What the task requires
Pull out the material starting at the line containing "At which category" and ending at the line containing "At which label is Ужин closest to 104?", both included, and reproduce those lines with no changes.

Data records
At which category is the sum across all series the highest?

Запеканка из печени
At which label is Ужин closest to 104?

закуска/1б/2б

* * *

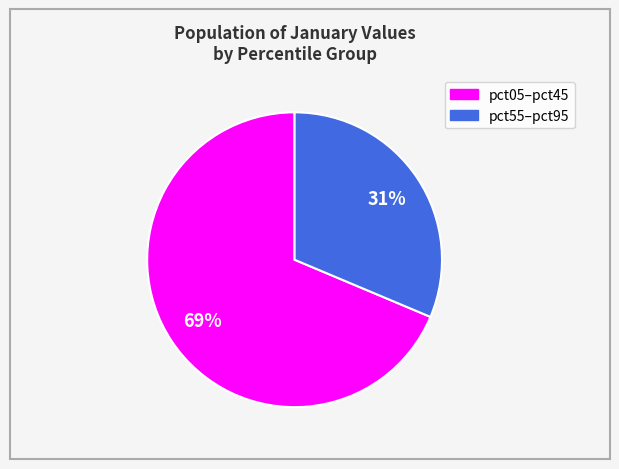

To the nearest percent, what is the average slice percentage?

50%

* * *

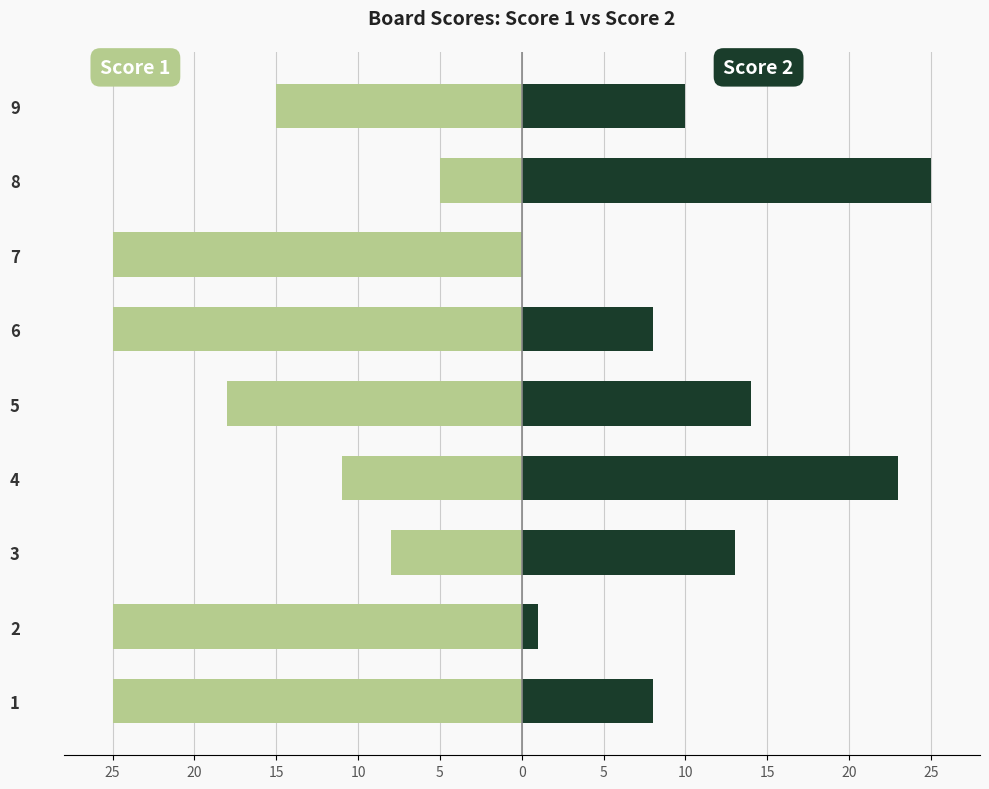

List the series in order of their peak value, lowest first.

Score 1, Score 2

Answer section
At which category is the sum across all series the highest?

Запеканка из печени
At which label is Ужин closest to 104?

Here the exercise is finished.